The play, Samuel Beckett’s “Waiting for Godot,” is famously about nothing. Nothing fills the stage, informs the dialog. If they carried cell phones, their batteries would surely be dead. In any case, they’ve no one to call, and no one to call them.

The two (often described as tramps, bums, or hoboes of some kind, clowns of some sort, lost from their circus, or stripped to being human without diversion down-and-outs) might be among the last few of a pandemic, or simply retired, their pensions just enough to enable them to do nothing but talk freely, which is everything in a world of nothing.

It’s not easy – doing nothing. Even contemplating nothing can be a nerve-racking business, fraught with anxiety. Consider, for example, what nothing is. Nothing is what is not. In the beginning – well, just before the beginning, all was nought, and from naught came all.

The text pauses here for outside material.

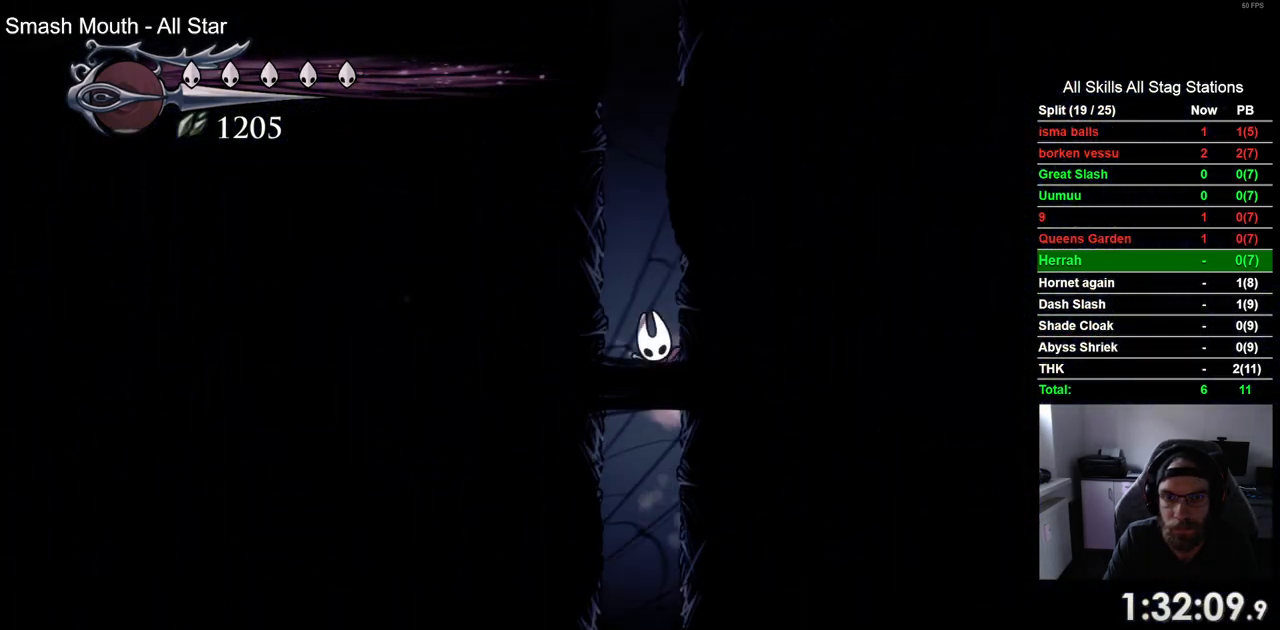
Gameplay with a controller (PlayStation layout); each line is a JSON object with the inputs held at the frame after it. "events" lists button and stick changes between this image and that frame as [ms after this image, input, new state], when the widget could be followed in between.
{"buttons": ["DPAD_RIGHT"], "left_stick": "center", "right_stick": "center", "events": [[150, "CROSS", "up"], [217, "CROSS", "down"], [467, "CROSS", "up"]]}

And it’s not easy doing nothing responsibly. nān thing. And yet, if you make a practice of it, you are called a do nothing. But there is no such thing as nothing. Nature overkills. If the universe is infinite, and the universe is composed of things, there can be nothing within, and nothing without.

Consider a bottle out of which you suck everything, leaving nothing, and you cap it, a bottle of nothing. Would it be dark in there? Like dark matter? For if everything is taken out, light too must be absent. If scarcity creates value, what could be more precious than nothing? And Didi and Gogo are its brokers.

Dolling Down

Some folks like to dress
others down for a night
on the town to be seen
or to mingle in the pile

to start a scene walk
the prowl talk the chat
say a prayer to the folks
at the top of the stares

go-go with the up-flow
the effluvium of the
affluent dressed
in advertisements

ads in fashion zines
Fellinists puttin’ on
the style the smile
all the while they

used to say it was
a young folks way
but we can put on
the style any while

doll it up or doll
it down the grin
showing couth
or clown frown.

The Meta Phone Caper

His metaPhone (Q 1) holstered on his belt and boasted
like a pearl-handled spatula a fine tweezer feature purest
in the kitchen but as a mycophagist on vacation he was slow
to get the picture: he should have left the phone at home.

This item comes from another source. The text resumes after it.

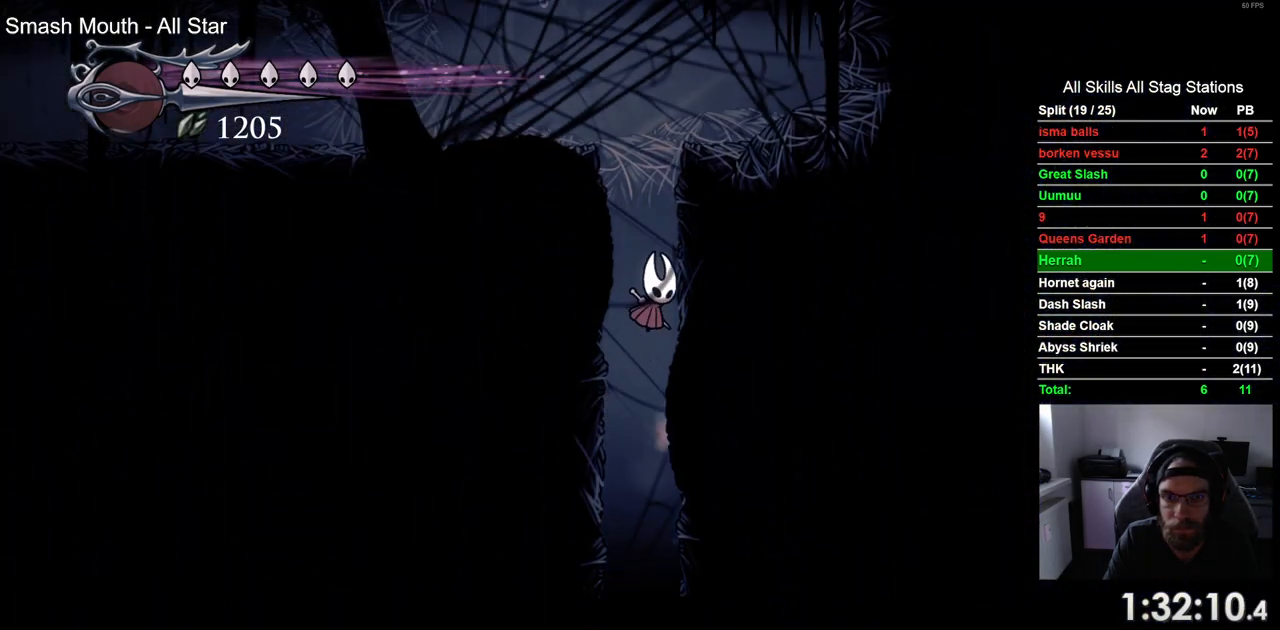
{"buttons": ["R2", "DPAD_LEFT"], "left_stick": "center", "right_stick": "center", "events": [[33, "CROSS", "down"], [150, "DPAD_RIGHT", "up"], [200, "DPAD_LEFT", "down"], [383, "R2", "down"], [450, "CROSS", "up"]]}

She skiffed his phone like a stone across the stream
and it smacked the face of a rapid rose to the lip
and flipped onto the river rocks where it slipped
like a fish and caught between silly and sorry mess

while the water ebbed aback and swirled about him
he dove again and again for the mother-of-pearl
case for his applications and poisonous twins
and recipies his personal algorithms and desserts

calendars his files and messages tips and notes
settings and cameras and his unfinished Joy of
his meals his awards medals commendations
his secret usernames passwords fundamental

identities his capabilities capacities radio interface
multi-mode banking signaling his data to Universe.
Drown rather than lose his cell. They were supposed
to be on vacation, but he was on his cell phone

and while he was on his call stung was she
by the venomous double away they swam
leaving him and his phone in the hot sand
where he smelled the world at his feet.

Now we must close our caper of the nose
before the plot thickens the dickens to play
for a meal is saga but a poem mere snack
one is shared the other kept under the hat.